== DATA SUPPLIED ==
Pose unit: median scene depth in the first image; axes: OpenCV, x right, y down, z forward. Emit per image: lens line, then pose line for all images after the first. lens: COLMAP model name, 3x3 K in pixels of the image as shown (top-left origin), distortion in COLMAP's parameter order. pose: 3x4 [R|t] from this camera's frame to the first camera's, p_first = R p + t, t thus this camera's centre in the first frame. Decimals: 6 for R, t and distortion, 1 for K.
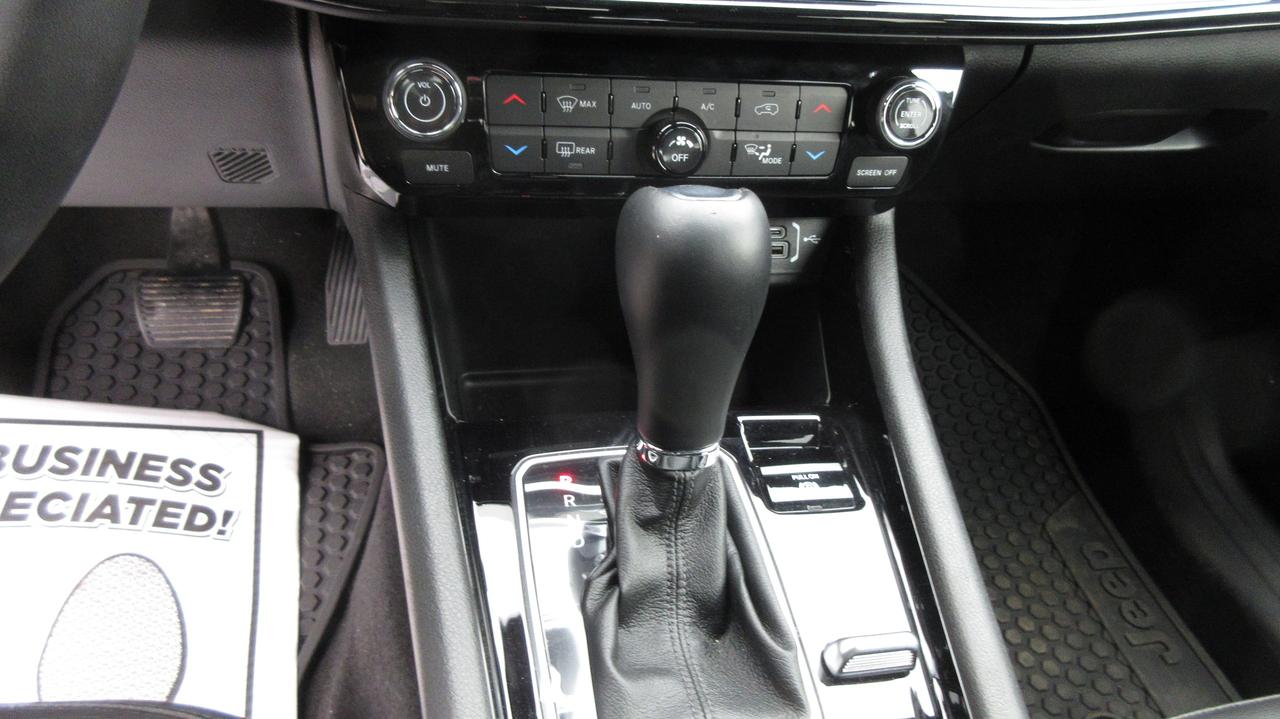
lens RADIAL K [[956.6, 0, 637.7], [0, 956.6, 365.6], [0, 0, 1]] dist [-0.005415, 0.002146]
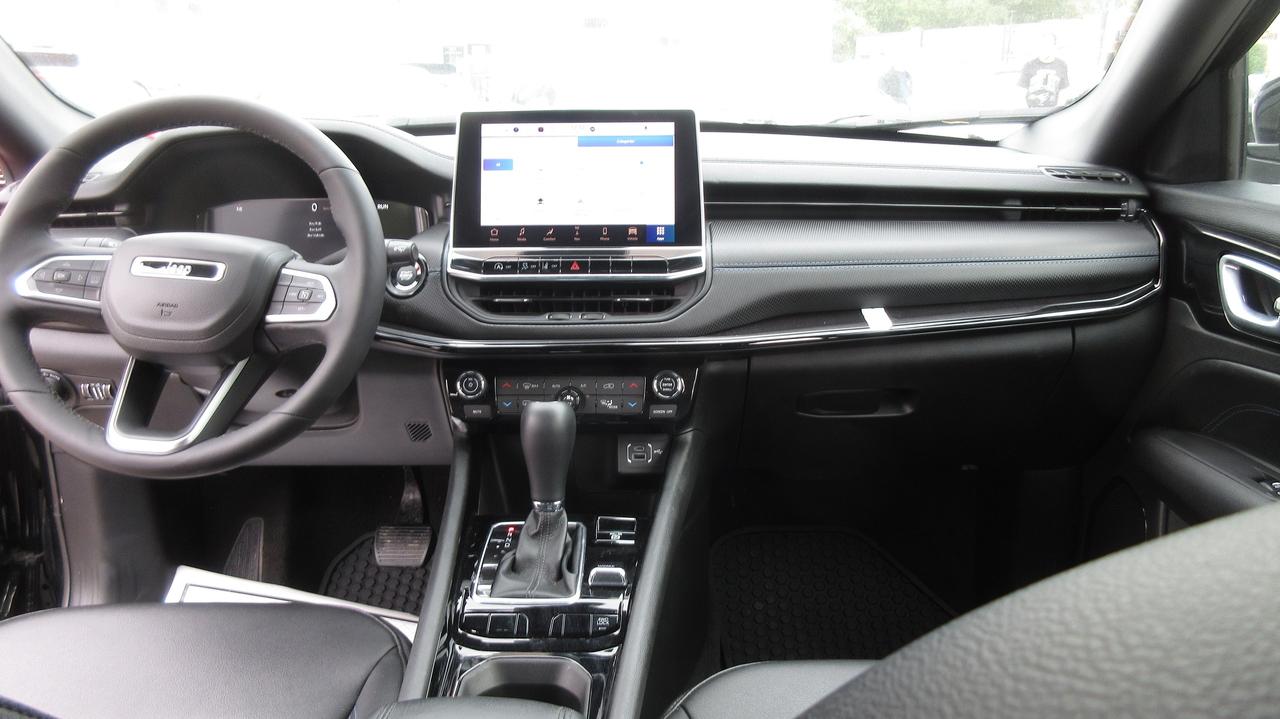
lens RADIAL K [[956.6, 0, 643.2], [0, 956.6, 359.5], [0, 0, 1]] dist [-0.005415, 0.002146]
pose [[0.968172, -0.064668, -0.241787, 0.739226], [-0.044110, 0.906836, -0.419170, 0.627311], [0.246368, 0.416494, 0.875121, -1.044088]]
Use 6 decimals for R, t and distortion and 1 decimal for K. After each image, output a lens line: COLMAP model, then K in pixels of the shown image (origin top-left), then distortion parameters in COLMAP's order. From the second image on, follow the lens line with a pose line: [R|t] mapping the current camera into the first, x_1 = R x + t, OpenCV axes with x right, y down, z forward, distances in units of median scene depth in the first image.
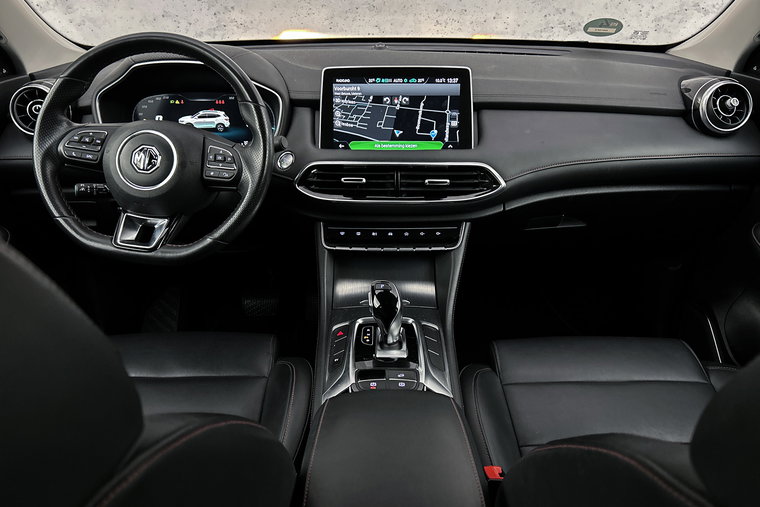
lens RADIAL K [[563.9, 0, 381.9], [0, 563.9, 269.2], [0, 0, 1]] dist [0.044489, -0.039122]
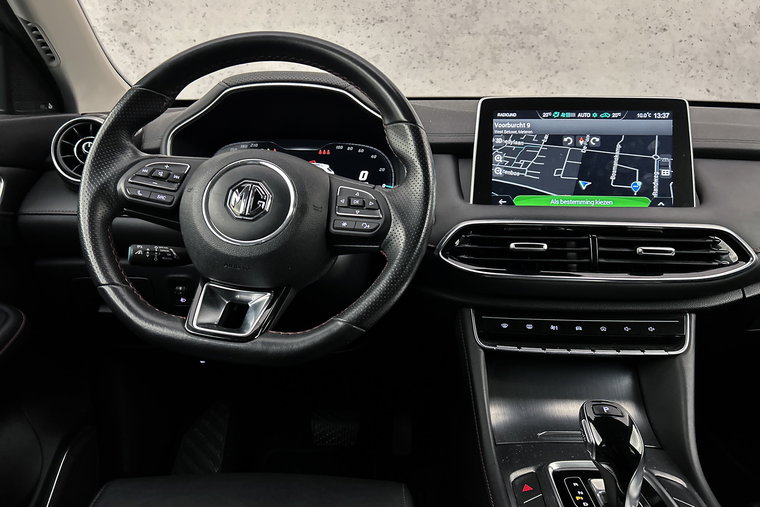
lens RADIAL K [[563.9, 0, 374.5], [0, 563.9, 257.5], [0, 0, 1]] dist [0.044489, -0.039122]
pose [[0.999563, 0.016980, -0.024177, -0.218070], [-0.021963, 0.974415, -0.223679, 0.012019], [0.019760, 0.224113, 0.974363, 0.329111]]
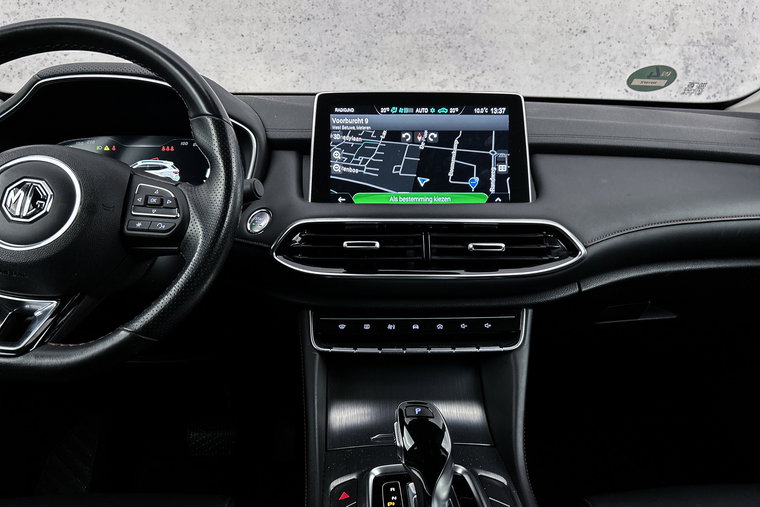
lens RADIAL K [[563.9, 0, 374.1], [0, 563.9, 254.0], [0, 0, 1]] dist [0.044489, -0.039122]
pose [[0.998630, -0.003228, 0.052218, -0.069353], [0.015140, 0.973222, -0.229368, 0.005095], [-0.050080, 0.229845, 0.971938, 0.352843]]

== TASK INSTRUCTIONS ==
Reproduce the lines above word for word, leaving out the pictures.

== RESPONSE ==
Pose unit: median scene depth in the first image; axes: OpenCV, x right, y down, z forward. Emit per image: lens line, then pose line for all images after the first. lens: COLMAP model name, 3x3 K in pixels of the image as shown (top-left origin), distortion in COLMAP's parameter order. pose: 3x4 [R|t] from this camera's frame to the first camera's, p_first = R p + t, t thus this camera's centre in the first frame. Decimals: 6 for R, t and distortion, 1 for K.
lens RADIAL K [[956.6, 0, 637.7], [0, 956.6, 365.6], [0, 0, 1]] dist [-0.005415, 0.002146]
lens RADIAL K [[956.6, 0, 643.2], [0, 956.6, 359.5], [0, 0, 1]] dist [-0.005415, 0.002146]
pose [[0.968172, -0.064668, -0.241787, 0.739226], [-0.044110, 0.906836, -0.419170, 0.627311], [0.246368, 0.416494, 0.875121, -1.044088]]
Use 6 decimals for R, t and distortion and 1 decimal for K. After each image, output a lens line: COLMAP model, then K in pixels of the shown image (origin top-left), then distortion parameters in COLMAP's order. From the second image on, follow the lens line with a pose line: [R|t] mapping the current camera into the first, x_1 = R x + t, OpenCV axes with x right, y down, z forward, distances in units of median scene depth in the first image.
lens RADIAL K [[563.9, 0, 381.9], [0, 563.9, 269.2], [0, 0, 1]] dist [0.044489, -0.039122]
lens RADIAL K [[563.9, 0, 374.5], [0, 563.9, 257.5], [0, 0, 1]] dist [0.044489, -0.039122]
pose [[0.999563, 0.016980, -0.024177, -0.218070], [-0.021963, 0.974415, -0.223679, 0.012019], [0.019760, 0.224113, 0.974363, 0.329111]]
lens RADIAL K [[563.9, 0, 374.1], [0, 563.9, 254.0], [0, 0, 1]] dist [0.044489, -0.039122]
pose [[0.998630, -0.003228, 0.052218, -0.069353], [0.015140, 0.973222, -0.229368, 0.005095], [-0.050080, 0.229845, 0.971938, 0.352843]]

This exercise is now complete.